***** DOCUMENT

Weekly catches from sticky traps on the 2005 moraine in 2011 are shown in Table 3. The highest catches were generally taken at the lower levels. Several taxa were trapped, with a strong dominance of Diptera early in the season. Of special interest were 5 specimens of relatively large, red Actinedida mites of the genus Bryobia, 2 specimens of Sciaridae larvae (Nematocera), and 9 wingless aphids. Moss fragments were often found, below 50 cm height. These included some bulbils, which are small, onion-like distribution units. Also, wind-blown sand grains were abundant below 50 cm, but rare or absent above that. Figure 2 shows some Collembola, Acari, and Araneae taken in sticky traps during 2008 and 2011.
Figure 3 shows that most sand grains had been thrown up by western winds, while Brachycera and Nematocera were trapped predominantly on north-facing traps. Including all heights, significantly more sand grains were found on west-faced compared to north-faced traps (p = 0.04) and, nearly as significantly, more towards north than towards south (p = 0.06). Both Brachycera and Nematocera were taken significantly more numerously towards north than towards west or south (p = 0.04, except Nematocera north-south: p = 0.07). Within each column in Figure 3, the lower transverse line indicates the fraction collected at 5- to 14-cm height (the lowest trap), and the upper transverse line the fraction collected together below 34-cm height (the 3 lowest traps). Lumping the 4 directions together, the lowest trap always had significantly higher catches than any other higher trap (p < 0.05), both regarding sand grains, Brachycera, and Nematocera. An exception was a non-significant difference of Nematocera among the 3 lowest traps, but numbers were rather low here.

**********
***** LISTED ENTRIES

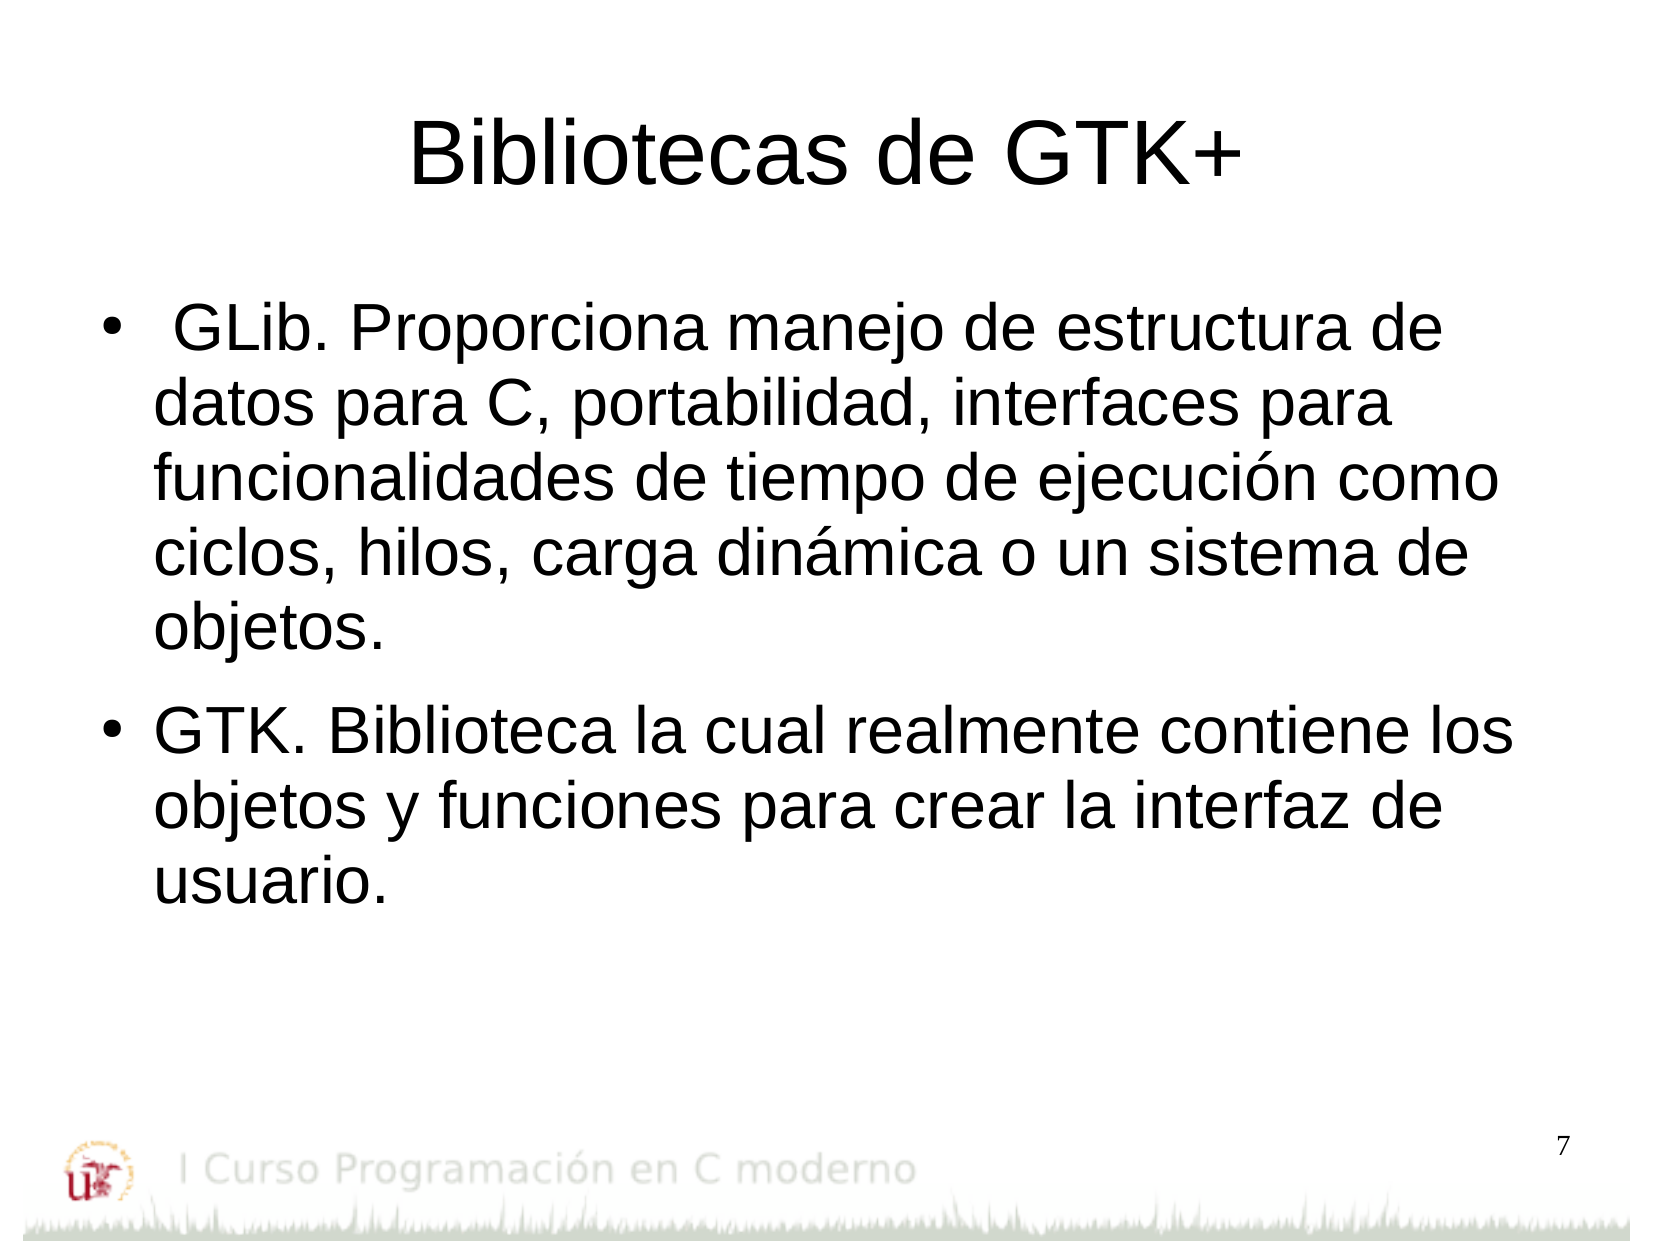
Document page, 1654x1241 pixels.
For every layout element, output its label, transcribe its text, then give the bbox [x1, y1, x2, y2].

title Bibliotecas de GTK+ [82, 49, 1571, 257]
picture [23, 1136, 1630, 1241]
list GLib. Proporciona manejo de estructura de datos para C, portabilidad, interfaces para funcionalidades de tiempo de ejecución como ciclos, hilos, carga dinámica o un sistema de objetos. GTK. Biblioteca la cual realmente contiene los objetos y funciones para crear la interfaz de usuario. [82, 290, 1538, 1010]
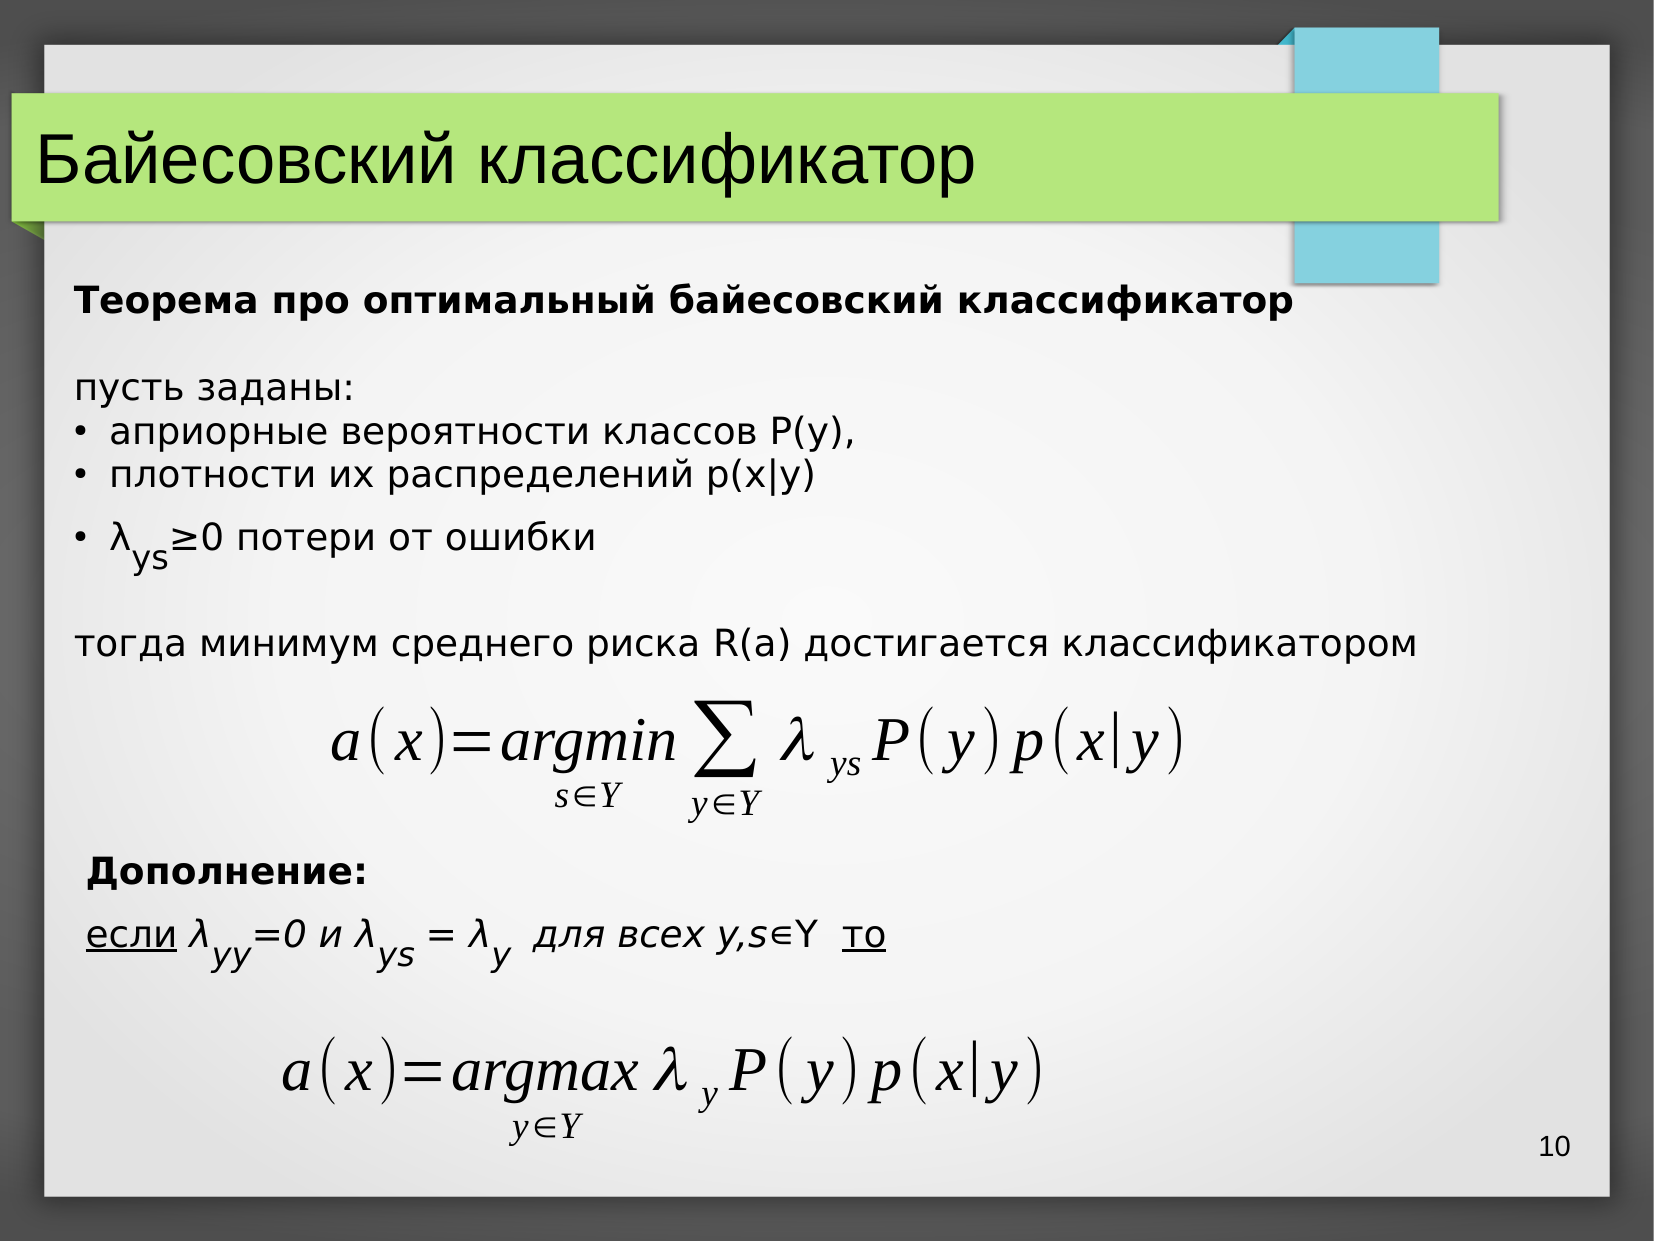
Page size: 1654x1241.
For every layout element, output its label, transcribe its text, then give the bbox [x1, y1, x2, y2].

text_box Теорема про оптимальный байесовский классификатор пусть заданы: априорные вероятности классов P(y), плотности их распределений p(x|y) λys≥0 потери от ошибки тогда минимум среднего риска R(a) достигается классификатором [59, 271, 1607, 686]
picture [0, 0, 1654, 1241]
chart [274, 1034, 1052, 1146]
text_box Дополнение: если λyy=0 и λys = λy для всех y,s∊Y то [70, 842, 914, 1004]
chart [323, 696, 1193, 824]
title Байесовский классификатор [35, 118, 1489, 199]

**********

[WORK INSTRUCTIONS]
a) Decide whether each statement below agrees with the passage on sticky-trap catches, answering yes or no and quoting the words of the passage that settle it: (i) Moss fragments were often found above 50 cm height. (ii) More sand grains were found on west-faced traps than on north-faced traps. (iii) Nine wingless aphids were among the specimens of special interest.
b) Write a continuation of the passage on sticky-trap catches, picking up after its last sentence.

[OUTPUTS]
a)
(i) No: "Moss fragments were often found, below 50 cm height."
(ii) Yes: "significantly more sand grains were found on west-faced compared to north-faced traps (p = 0.04)"
(iii) Yes: "and 9 wingless aphids"

b)
FALLOUT TRAPS
On the same 2005 moraine, fallout traps in 2010 gave a high number of taxa during 4 weeks (Table 4). Nine species of Collembola, 3 species of Oribatida, and a number of Actinedida mites were trapped. Among other non-winged invertebrates were 4 juvenile Araneae of family Linyphiidae, 2 larvae of Chironomidae, one of Coleoptera, 3 Aphididae, and 3 Psocoptera. Furthermore, some seeds and a high number of moss fragments were taken. Significantly more moss fragments were present in the 15 traps furthest away from the glacier compared to the other 15 traps (Wilcoxon test, W = 1205, P-value = 0.001), but the numbers of invertebrates were too low to be tested. Wind-blown sand grains were present in all traps at all samplings. Only very small organic fragments were seen in the traps, so there was no clear transport of dead leaves and other large plant remains. The absence of Carabidae beetles, which were common at the site, shows that the traps were high enough to prevent surface active invertebrates from dropping into them. The 2 non-carabid beetles trapped had probably been flying.
FIGURE 2.
Examples of invertebrates taken in sticky traps. (A) Bourletiella hortensis (Collembola, Bourletiellidae). (B) Bryobia sp. (Acari, Tetranychidae). (C) Tectocepheus velatus (Acari, Oribatida). (D) Erigone arctica (Araneae, Linyphiidae).
The taller fallout traps placed on the inner side of the 2005 moraine in 2011 gave less material (Table 5). However, several specimens of Actinedida mites were taken, together with one Oribatida species, Oribatula tibialis, and at least 3 Collembola species. Among other non-winged invertebrates were 2 Chironomidae larvae and an Aphididae. The traps contained a high number of moss fragments, including bulbils and even protonema (Fig. 4). Again, sand grains in all traps confirmed wind transport in the area.
Discussion
DOCUMENTATION OF AERIAL TRANSPORT
Both sticky and fallout traps illustrated aerial transport of several invertebrate groups close to the receding glacier. This is the first clear documentation of airborne microarthropods in a glacier foreland, except for a few microarthropods recorded in fallout traps in Midtre Lovénbreen foreland at Svalbard (Hawes, 2008). Altogether, 9 species of Collembola and 4 species of Oribatida were identified in our traps. Other wingless groups taken were Actinedida mites, Araneae, Opiliones, Aphididae, Psocoptera, and larvae of Coleoptera, Sciaridae, and Chironomidae. The 2 types of Diptera larvae must be terrestrial, with a certain surface activity.
While even small invertebrates like Actinedida mites could be counted in fallout material, by shifting between a light and a dark background during sorting, small invertebrates were probably underestimated on the white sticky trap surfaces, which could also be heavily contaminated by sand grains.
FIGURE 3.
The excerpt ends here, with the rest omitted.